Just 30 miles southwest of downtown Houston, you'll find one of the most ethnically diverse counties in the nation.
"Fort Bend is even more ethnically diverse than Harris County or the greater Houston metropolitan area. Fort Bend County today is 21% Asian, 22% African American, 25% Latino, 33% Anglo," said demographic expert Stephen Klinberg.
He called it remarkable, and county representatives called it one of several strengths.

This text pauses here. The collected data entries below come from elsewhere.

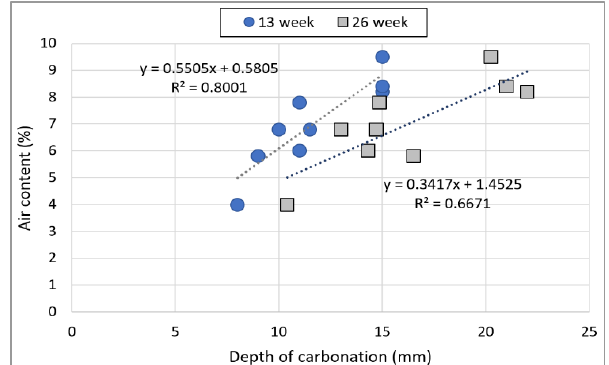
Figure 14. Relationship between the depth of carbonation and air content.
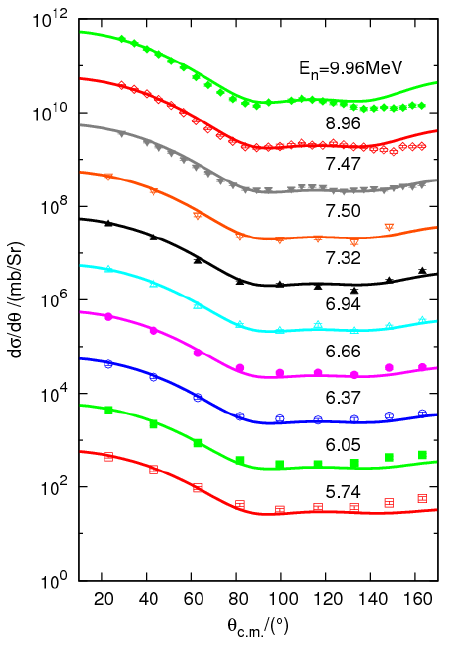
Fig. 5. The angular distributions of the n+ 6 Li elastic scattering reactions at E n =5.74, 6.05, 6.37, 6.66, 7.32, 7.5, 7.47, 8.96, 9.96 MeV. The solid lines for the R-matrix calculations, and the dots are experiment data in EXFOR [13].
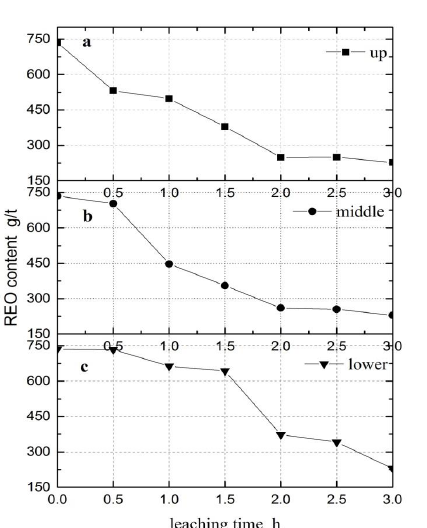
Figure 6. Comparison of REO contents of the sample during the (NH 4 ) 2 SO 4 solution leaching test. ( a–c ): the REO content plot of the upper ( a ), middle ( b ) and lower ( c ) part of the sample.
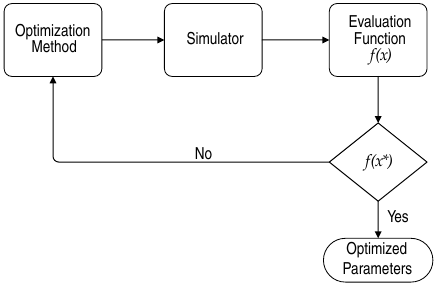
Figure 1. Synthetic flowchart of the optimization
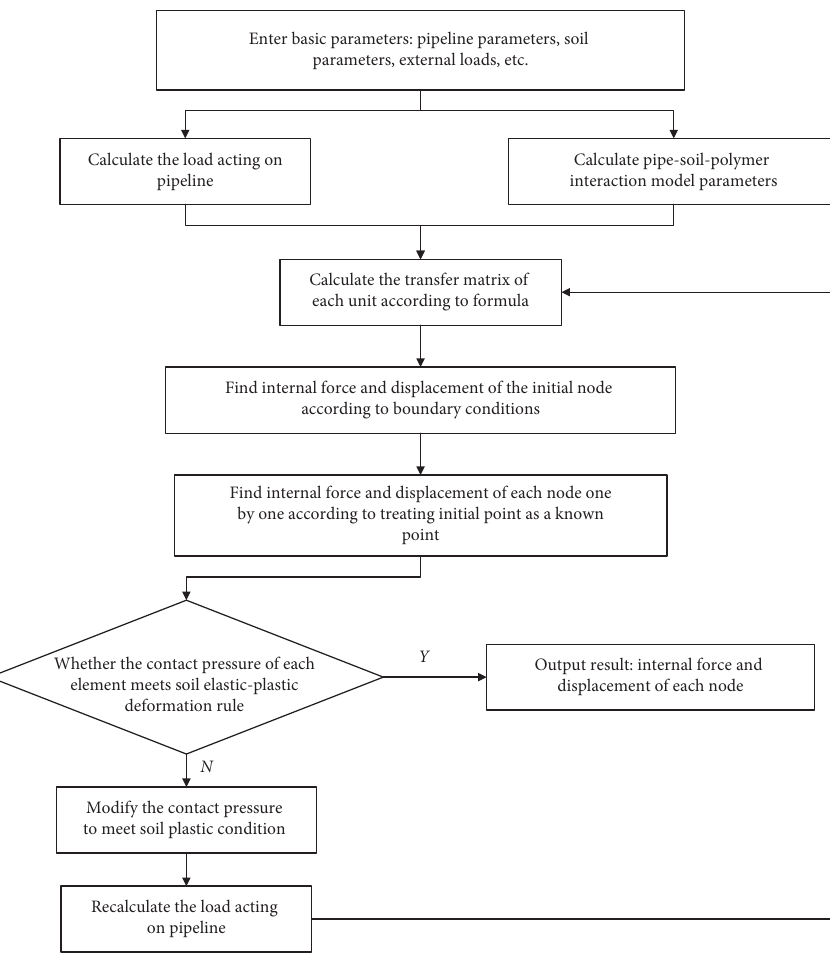
Figure 7: Flowchart of the pipeline stress calculation Table 1: Performance parameters of the pipeline, soil, and polymer used in the experiment. Material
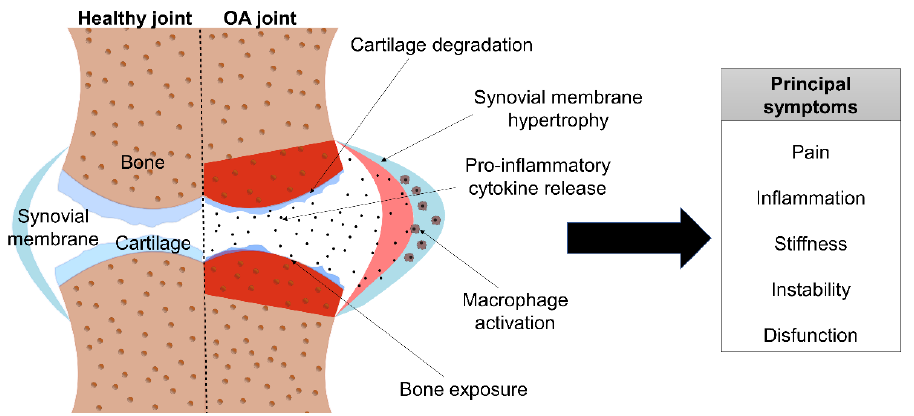
Figure 3. Schematic image of OA’s pathology and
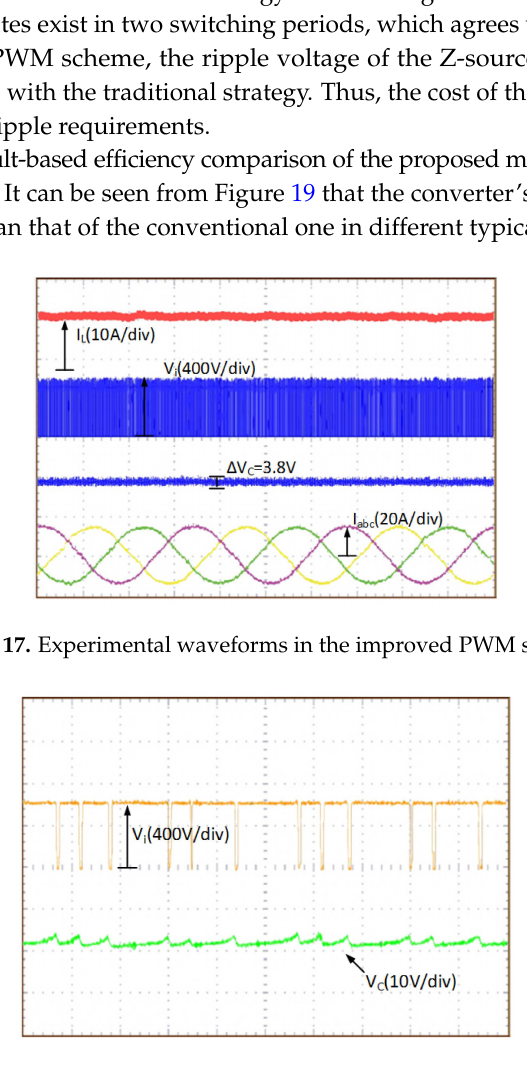
Figure 18. Amplified waveforms of the input voltage of the inverter bridge and the Z-source capacitor voltage corresponding to Figure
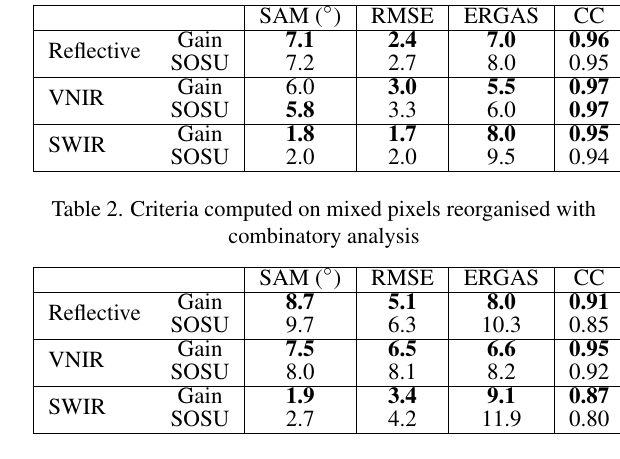
Table 3. Criteria computed on mixed pixels reorganised without combinatory analysis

Though it’s trending blue, it’s more accurate to describe @FortBendCounty as purple. Jeronimo Cortina @UHouston said there will be competitive races on the ballot, so candidates on both sides will have to find a message that speaks to an engaged, growing, & diverse population. pic.twitter.com/5S4Y5jKp7G— Briana Conner (@BrianaReports) February 15, 2022
"I think it's education, quality of life, and the opportunities that are here, obviously. We have great jobs. We have a diverse community. We're very unique in that sense," said Keri Schmidt, president and CEO of the Fort Bend County Chamber of Commerce.
As more people make a home in Fort Bend, they're observing the beginnings of a political realignment.
"Obviously, the politics catch up to the population shift," said Schmidt.
Jeronimo Cortina, an associate professor of political science at the University of Houston, said the trend started with energized minority voters. Then in 2018, Beto O'Rourke lifted several Democratic candidates into office. Two years later, the backlash to Donald Trump solidified a blue streak.
"Still, we don't see a full realignment, and these areas becoming 100% blue, for instance. But what we've seen is that they're turning more and more purple over the years," said Cortina.
Republicans are disadvantaged, but it doesn't mean they don't have a chance. The president's party typically doesn't do well in midterm elections, and the Biden administration is increasingly unpopular nationally.
"The economy is going to be extremely important. If the federal government cannot control inflation, then it is going to be a very important issue. Voters, most times, vote based on their pocketbooks," Cortina said,
They also vote based on familiarity. It's something new, diverse candidates have seized on.
"Folks are running for office that, maybe, never thought that they could win or even run for office. That's a big change, and that's a good change," said Schmidt.
It's also a change that could help predict what American politics will look like in the future, even if it's still too soon to predict winners and losers on the ballot.
"This is where the American future is being worked out. The coming together of all the ethnicities and all the religions of the world in this one remarkable place," Klineberg said.
Midterm voting in Texas runs from Feb. 14 through Feb. 25.